** Opening Stored data block **

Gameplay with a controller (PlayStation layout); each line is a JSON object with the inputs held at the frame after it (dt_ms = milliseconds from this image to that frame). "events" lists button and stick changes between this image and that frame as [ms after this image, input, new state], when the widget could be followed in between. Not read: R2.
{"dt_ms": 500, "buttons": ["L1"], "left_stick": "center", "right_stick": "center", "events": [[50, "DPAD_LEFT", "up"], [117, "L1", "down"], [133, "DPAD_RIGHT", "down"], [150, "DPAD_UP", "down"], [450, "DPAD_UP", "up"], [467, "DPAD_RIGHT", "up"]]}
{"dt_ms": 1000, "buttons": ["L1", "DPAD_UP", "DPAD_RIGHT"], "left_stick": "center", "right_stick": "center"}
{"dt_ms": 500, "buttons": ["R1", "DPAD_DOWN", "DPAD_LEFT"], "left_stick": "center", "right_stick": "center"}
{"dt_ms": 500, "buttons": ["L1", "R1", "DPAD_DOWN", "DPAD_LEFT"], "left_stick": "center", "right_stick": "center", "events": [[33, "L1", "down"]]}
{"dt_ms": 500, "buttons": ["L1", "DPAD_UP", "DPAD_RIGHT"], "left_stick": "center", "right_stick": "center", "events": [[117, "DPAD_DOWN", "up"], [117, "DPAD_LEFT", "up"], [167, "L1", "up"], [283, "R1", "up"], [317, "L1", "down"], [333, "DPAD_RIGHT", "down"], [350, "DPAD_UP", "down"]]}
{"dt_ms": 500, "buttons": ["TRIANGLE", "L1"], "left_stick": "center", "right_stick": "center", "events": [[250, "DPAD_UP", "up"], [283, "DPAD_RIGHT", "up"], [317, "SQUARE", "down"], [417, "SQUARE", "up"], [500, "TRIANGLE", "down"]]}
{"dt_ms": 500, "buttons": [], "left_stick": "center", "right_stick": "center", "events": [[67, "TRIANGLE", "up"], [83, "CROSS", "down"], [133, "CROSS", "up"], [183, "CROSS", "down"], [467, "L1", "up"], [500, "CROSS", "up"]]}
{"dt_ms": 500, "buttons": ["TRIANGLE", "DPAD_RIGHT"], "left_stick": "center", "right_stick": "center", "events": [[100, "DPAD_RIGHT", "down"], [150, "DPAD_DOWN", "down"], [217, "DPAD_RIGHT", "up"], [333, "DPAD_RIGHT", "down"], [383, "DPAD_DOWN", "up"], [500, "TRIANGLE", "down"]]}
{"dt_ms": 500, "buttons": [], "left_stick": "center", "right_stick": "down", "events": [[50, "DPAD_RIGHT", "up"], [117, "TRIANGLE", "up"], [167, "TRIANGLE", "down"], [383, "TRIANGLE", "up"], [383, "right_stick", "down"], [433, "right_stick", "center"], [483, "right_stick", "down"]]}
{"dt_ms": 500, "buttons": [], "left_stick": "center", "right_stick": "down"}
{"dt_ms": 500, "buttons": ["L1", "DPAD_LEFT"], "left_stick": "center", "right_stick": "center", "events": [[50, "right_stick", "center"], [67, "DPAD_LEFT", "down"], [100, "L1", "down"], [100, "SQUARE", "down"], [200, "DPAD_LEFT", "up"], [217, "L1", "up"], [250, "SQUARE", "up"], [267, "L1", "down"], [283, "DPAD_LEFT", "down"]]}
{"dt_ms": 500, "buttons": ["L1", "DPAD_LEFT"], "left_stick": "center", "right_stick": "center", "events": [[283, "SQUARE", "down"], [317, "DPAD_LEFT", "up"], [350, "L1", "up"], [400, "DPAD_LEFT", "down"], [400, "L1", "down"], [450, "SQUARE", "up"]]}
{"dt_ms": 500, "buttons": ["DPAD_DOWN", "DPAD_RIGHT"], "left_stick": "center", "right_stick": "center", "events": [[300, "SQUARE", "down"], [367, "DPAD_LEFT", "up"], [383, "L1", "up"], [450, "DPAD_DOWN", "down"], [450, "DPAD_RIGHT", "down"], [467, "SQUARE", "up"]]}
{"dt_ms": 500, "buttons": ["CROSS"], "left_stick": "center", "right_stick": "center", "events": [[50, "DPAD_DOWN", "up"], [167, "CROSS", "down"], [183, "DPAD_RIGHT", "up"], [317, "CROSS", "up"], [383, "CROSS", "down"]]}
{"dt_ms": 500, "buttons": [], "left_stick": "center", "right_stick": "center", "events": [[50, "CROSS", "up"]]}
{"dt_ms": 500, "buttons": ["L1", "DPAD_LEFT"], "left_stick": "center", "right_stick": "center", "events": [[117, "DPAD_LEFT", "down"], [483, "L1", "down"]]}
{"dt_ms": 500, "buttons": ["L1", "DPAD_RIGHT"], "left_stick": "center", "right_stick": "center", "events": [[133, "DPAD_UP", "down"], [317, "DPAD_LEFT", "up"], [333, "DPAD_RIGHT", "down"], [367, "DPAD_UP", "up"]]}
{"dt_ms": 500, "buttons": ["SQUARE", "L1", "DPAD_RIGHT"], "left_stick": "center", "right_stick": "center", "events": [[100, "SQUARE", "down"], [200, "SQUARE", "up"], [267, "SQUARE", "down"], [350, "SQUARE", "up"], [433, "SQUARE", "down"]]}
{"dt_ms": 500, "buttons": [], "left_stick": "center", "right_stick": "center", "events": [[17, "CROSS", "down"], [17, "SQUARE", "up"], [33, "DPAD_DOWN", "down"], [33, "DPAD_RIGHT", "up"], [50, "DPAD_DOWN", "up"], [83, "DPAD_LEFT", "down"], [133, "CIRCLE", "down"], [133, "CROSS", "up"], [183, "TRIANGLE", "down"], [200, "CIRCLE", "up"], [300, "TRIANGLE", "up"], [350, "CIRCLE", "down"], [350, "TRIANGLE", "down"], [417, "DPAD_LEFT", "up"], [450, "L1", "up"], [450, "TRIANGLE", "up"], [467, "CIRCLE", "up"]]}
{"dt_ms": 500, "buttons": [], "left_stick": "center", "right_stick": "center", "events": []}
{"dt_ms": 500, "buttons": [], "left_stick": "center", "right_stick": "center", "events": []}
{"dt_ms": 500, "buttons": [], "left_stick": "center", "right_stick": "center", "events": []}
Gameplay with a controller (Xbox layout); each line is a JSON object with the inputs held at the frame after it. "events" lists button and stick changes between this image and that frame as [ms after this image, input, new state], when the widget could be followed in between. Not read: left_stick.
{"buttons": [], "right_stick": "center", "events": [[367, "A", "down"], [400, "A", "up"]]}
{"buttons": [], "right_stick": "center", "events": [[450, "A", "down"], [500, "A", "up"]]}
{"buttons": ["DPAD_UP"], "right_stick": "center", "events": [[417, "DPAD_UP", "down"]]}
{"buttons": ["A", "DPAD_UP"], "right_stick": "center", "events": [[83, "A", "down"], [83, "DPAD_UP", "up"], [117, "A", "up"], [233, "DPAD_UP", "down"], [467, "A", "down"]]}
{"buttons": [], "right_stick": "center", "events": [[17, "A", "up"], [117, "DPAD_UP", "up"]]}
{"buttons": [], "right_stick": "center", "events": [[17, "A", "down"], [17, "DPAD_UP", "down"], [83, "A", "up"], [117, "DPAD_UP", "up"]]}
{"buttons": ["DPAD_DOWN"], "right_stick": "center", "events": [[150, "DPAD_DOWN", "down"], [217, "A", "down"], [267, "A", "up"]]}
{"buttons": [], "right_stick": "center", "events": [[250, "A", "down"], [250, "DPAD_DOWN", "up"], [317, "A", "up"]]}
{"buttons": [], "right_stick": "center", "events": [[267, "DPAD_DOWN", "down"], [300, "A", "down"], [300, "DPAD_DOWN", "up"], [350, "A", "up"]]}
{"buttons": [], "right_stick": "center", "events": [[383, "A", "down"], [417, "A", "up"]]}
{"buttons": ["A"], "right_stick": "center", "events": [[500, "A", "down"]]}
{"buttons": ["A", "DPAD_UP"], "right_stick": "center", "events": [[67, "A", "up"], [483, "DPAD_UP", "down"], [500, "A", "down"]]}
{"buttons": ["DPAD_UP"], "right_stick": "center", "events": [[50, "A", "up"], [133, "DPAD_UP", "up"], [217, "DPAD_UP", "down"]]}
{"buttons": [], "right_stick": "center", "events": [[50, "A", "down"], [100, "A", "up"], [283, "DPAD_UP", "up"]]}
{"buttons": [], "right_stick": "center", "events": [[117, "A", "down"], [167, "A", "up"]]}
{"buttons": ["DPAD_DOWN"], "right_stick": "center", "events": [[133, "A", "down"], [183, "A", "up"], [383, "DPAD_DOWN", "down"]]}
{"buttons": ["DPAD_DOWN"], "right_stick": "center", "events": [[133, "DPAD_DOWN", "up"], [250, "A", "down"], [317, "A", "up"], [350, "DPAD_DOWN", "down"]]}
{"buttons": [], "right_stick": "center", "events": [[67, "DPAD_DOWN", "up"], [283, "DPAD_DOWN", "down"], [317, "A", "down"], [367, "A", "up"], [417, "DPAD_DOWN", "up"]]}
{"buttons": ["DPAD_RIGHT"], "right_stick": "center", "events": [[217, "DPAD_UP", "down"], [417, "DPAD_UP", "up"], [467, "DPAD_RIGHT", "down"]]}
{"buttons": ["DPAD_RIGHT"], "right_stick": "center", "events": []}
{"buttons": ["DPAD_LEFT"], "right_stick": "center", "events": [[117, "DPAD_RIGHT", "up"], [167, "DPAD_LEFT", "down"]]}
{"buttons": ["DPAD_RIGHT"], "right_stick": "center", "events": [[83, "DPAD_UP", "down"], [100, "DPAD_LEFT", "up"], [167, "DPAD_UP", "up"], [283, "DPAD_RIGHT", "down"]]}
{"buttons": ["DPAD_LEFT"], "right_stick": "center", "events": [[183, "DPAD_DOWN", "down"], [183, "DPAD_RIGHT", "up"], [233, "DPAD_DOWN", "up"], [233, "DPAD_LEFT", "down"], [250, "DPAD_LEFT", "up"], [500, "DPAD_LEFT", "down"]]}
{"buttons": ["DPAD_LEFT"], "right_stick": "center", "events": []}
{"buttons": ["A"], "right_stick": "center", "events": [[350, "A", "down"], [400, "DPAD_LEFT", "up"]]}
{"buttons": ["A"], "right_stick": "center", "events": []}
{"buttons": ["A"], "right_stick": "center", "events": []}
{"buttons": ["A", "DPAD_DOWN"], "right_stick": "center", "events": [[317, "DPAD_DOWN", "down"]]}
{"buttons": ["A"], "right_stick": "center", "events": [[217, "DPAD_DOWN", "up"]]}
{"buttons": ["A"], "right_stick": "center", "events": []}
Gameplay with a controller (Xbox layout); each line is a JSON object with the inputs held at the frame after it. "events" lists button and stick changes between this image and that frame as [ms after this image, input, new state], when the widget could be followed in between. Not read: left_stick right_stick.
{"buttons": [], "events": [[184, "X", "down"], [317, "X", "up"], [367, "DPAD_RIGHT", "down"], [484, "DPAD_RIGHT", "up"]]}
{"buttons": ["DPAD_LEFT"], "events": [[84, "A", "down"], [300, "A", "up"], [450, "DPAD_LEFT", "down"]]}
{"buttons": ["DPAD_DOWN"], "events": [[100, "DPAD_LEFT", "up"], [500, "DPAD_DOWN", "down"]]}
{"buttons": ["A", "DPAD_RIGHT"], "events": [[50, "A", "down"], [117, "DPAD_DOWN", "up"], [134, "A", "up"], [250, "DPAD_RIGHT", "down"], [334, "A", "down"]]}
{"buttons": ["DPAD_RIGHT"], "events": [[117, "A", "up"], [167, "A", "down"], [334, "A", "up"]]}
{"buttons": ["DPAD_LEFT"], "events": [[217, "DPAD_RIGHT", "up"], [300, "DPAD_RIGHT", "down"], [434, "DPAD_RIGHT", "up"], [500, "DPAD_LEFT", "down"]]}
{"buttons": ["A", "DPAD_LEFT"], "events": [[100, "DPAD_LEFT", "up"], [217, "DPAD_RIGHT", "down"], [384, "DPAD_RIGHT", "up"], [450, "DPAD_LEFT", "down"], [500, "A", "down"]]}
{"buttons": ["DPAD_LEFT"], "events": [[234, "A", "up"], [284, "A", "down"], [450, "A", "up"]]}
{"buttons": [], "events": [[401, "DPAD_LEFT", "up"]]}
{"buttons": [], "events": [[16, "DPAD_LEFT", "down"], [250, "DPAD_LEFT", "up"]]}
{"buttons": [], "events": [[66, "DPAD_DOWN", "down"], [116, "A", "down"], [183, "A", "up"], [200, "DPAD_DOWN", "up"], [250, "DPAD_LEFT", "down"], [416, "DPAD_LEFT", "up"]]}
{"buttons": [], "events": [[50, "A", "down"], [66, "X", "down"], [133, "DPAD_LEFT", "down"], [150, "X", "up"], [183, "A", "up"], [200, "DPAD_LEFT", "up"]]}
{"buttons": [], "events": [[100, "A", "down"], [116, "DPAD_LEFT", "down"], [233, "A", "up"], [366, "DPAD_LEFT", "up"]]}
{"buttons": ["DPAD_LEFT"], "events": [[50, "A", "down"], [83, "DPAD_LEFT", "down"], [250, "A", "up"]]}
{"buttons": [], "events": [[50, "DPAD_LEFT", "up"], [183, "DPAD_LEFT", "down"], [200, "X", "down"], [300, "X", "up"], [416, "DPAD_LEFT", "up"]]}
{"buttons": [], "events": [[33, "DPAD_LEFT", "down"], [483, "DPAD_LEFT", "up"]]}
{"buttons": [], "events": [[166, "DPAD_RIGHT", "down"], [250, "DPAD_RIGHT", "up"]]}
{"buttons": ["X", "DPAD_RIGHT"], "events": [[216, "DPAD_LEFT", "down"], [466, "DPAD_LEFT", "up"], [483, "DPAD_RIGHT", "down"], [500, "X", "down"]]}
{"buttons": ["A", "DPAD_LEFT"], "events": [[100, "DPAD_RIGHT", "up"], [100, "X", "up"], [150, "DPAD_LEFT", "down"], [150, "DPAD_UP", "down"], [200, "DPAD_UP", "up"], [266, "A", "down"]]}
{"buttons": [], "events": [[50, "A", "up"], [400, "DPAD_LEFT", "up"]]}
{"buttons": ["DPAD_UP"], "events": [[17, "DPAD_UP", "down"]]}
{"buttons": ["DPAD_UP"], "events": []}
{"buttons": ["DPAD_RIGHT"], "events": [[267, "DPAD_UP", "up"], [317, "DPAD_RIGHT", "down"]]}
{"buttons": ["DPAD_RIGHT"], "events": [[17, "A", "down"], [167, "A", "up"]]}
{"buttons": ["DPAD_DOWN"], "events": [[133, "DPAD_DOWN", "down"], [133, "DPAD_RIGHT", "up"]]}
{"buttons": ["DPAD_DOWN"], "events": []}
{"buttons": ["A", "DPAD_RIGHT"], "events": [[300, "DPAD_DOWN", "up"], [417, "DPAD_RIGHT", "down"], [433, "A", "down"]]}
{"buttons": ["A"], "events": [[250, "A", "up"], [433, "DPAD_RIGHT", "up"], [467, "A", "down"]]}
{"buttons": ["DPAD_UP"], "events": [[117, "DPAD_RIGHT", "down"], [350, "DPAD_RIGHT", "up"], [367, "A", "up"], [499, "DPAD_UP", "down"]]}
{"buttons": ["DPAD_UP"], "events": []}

** Closing Stored data block **

» **The problem**
Using the data above, count every line that contains the word "Xbox", then give the count and nothing more.

» **Response to this task**
2